Sardine Run Ban? (2021)

I, the sometimes contrarian, have been meaning to comment on a number of Fisheries related matters for a while, and finally got started due to a CNN news slot which showed a young SA scientist talking about the need for SA to look after their Commercial fish stocks. In this she was quite right, but failed to mention our overwhelming problem of a more or less dysfunctional Government Department of Sea Fisheries, being part of the Ministry of Environment and Fisheries. Kelly (I didn’t catch her surname) then went on to describe eloquently the magnificence of the annual KwaZulu Natal Sardine run, described as “the greatest shoal on earth.” This is hardly true, of course, except that it probably is, in terms of a marine spectacle frequently visible so close inshore that people from all over the world used to come to South Coast of that province to experience the phenomenon. Therefore, it is as important a tourist attraction in its own way, as, say, a visit to a game reserve, and I am sure after Covid they will be back again.

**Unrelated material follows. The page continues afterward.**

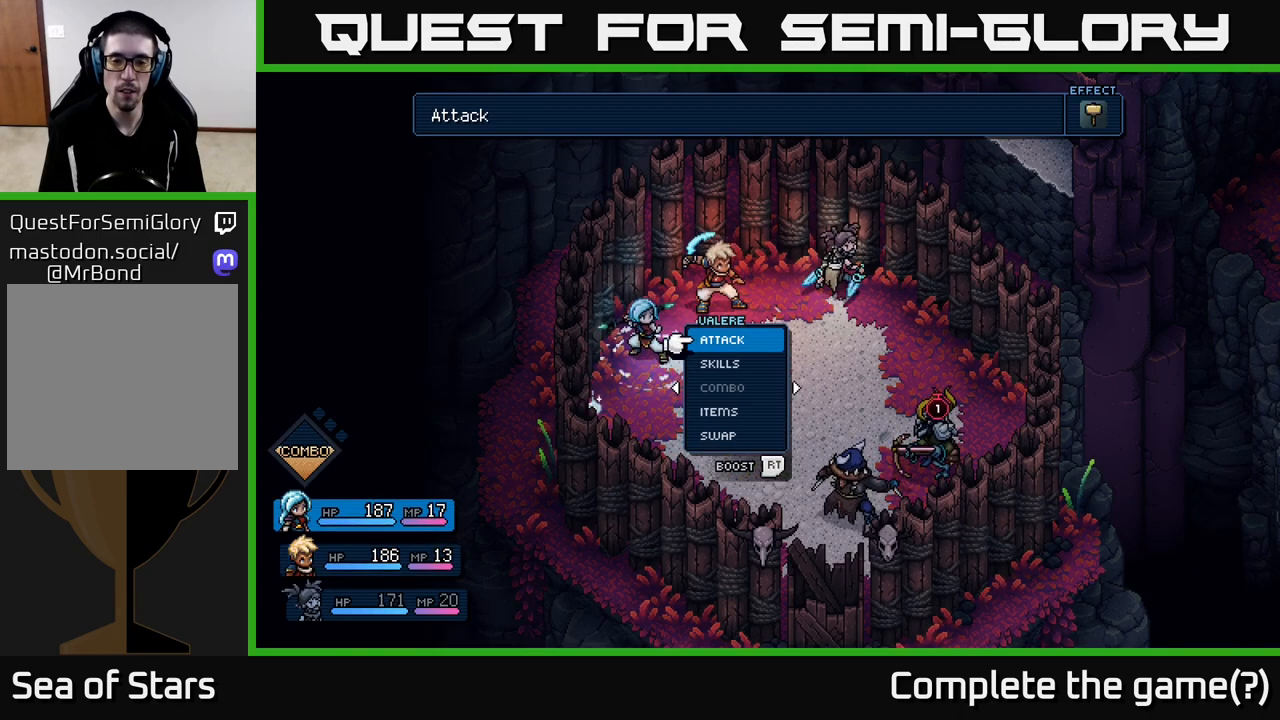
{"buttons": [], "left_stick": "right", "right_stick": "center", "events": [[117, "A", "down"], [217, "A", "up"], [300, "left_stick", "right"]]}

It then appeared that she and other scientists were motivating the need to protect it, I presume by banning fishing from the coast or boat during the run. Of course, people will tell you it does not happen every year, but in fact it does. It is an annual spawning migration, which can progress, dependant on weather, current, wind, and temperature, as far north as Richards Bay, or end in Transkei. It is when cooler inshore temperatures prevail that it becomes available as a public spectacle, otherwise remains offshore. This winter everything was right and it was spectacular.

However what would banning fishing for the sardines and accompanying gamefish and sharks along the Natal coast achieve. Scientists should motivate actions to be taken, when there is solid data to back up their theories, and not make public statements that they believe some of the public might want to hear. It is mostly sharks that the recreational fisherman land, and 95% plus of these are returned to the water. There are some 20 active trek-net licences used, and the small quantity of Sardine landed is insignificant out of a resource of many tens of thousand, if not in the hundreds of thousand tons. ORI probably know what the landings are. Without the excitement of the trek-netters, who create both jobs and cheap food, the spectacle would be substantially reduced.

I am not a scientist, but have had the fisheries sciences as my hobby my whole life, and fished Sardine commercially as a purse-seine skipper for a large part of it. There are possibly as many as five distinct resources of Sardine/Pilchard (Sardinops sagax) along our and Namibia’s coastlines. In my youth, they were all thought to be one, and I was the first to postulate that this probably was wrong. The northern Namibian resource stretched from just north of Baios de Tigres at the southern end of Angola to south of Walvis Bay Then there was a much smaller resource from Hollams Bird Island to south of the Orange River. I do not know whether this ever got identified as a separate resource, or simply a satellite of the main Namibian resource in times of plenty. There was no DNA information in those days. Those times have passed, though, with correct management and controls, could undoubtedly return, unless nature seriously interferes. Then we have a south western resource from Lamberts Bay to Gansbaai, a south eastern resource (Agulhas Banks) from Gansbaai to Mosselbaai, and lastly the Port Elizabeth resource, which gives rise to the Natal sardine run. The validity of all of these must now have been determined by DNA testing, with which I am no longer up to date.